BEGIN

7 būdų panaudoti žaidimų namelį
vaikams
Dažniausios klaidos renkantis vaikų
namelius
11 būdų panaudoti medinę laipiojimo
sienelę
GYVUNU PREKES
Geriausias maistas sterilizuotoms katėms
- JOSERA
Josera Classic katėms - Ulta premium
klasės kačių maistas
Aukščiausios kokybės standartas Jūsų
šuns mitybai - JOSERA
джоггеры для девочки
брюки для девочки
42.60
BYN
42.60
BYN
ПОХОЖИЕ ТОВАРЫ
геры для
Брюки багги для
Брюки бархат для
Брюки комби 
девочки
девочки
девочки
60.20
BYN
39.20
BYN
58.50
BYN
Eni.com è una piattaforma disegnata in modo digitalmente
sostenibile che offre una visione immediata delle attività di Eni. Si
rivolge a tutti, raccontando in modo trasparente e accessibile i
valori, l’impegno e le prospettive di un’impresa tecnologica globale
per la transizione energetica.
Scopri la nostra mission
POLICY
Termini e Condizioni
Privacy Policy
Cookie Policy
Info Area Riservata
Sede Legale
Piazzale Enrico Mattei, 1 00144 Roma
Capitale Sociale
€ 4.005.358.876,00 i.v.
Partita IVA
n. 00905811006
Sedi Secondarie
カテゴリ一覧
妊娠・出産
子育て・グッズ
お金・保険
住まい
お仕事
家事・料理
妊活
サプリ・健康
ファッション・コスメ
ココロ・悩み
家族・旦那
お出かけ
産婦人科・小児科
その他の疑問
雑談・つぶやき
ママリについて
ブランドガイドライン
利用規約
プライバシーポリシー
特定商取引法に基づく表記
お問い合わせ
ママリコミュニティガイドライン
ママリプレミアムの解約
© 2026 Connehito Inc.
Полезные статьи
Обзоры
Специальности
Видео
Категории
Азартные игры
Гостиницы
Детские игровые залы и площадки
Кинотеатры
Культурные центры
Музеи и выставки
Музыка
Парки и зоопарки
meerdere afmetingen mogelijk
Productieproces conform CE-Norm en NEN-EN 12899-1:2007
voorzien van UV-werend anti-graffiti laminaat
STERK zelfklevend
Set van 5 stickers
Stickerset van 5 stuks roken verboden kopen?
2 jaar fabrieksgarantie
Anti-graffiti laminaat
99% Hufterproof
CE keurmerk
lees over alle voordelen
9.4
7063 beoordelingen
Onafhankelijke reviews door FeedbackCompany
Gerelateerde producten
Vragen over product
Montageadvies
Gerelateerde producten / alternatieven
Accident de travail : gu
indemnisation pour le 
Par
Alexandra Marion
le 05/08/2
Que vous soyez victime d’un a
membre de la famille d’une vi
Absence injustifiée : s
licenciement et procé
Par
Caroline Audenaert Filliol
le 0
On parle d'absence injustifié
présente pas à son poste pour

END

DIRECTIONS FOR THIS TASK:
Everything from the line containing "Vragen over product" to the last line of the entries above should be quoted exactly, and only that.

OUTPUT:
Vragen over product
Montageadvies
Gerelateerde producten / alternatieven
Accident de travail : gu
indemnisation pour le 
Par
Alexandra Marion
le 05/08/2
Que vous soyez victime d’un a
membre de la famille d’une vi
Absence injustifiée : s
licenciement et procé
Par
Caroline Audenaert Filliol
le 0
On parle d'absence injustifié
présente pas à son poste pour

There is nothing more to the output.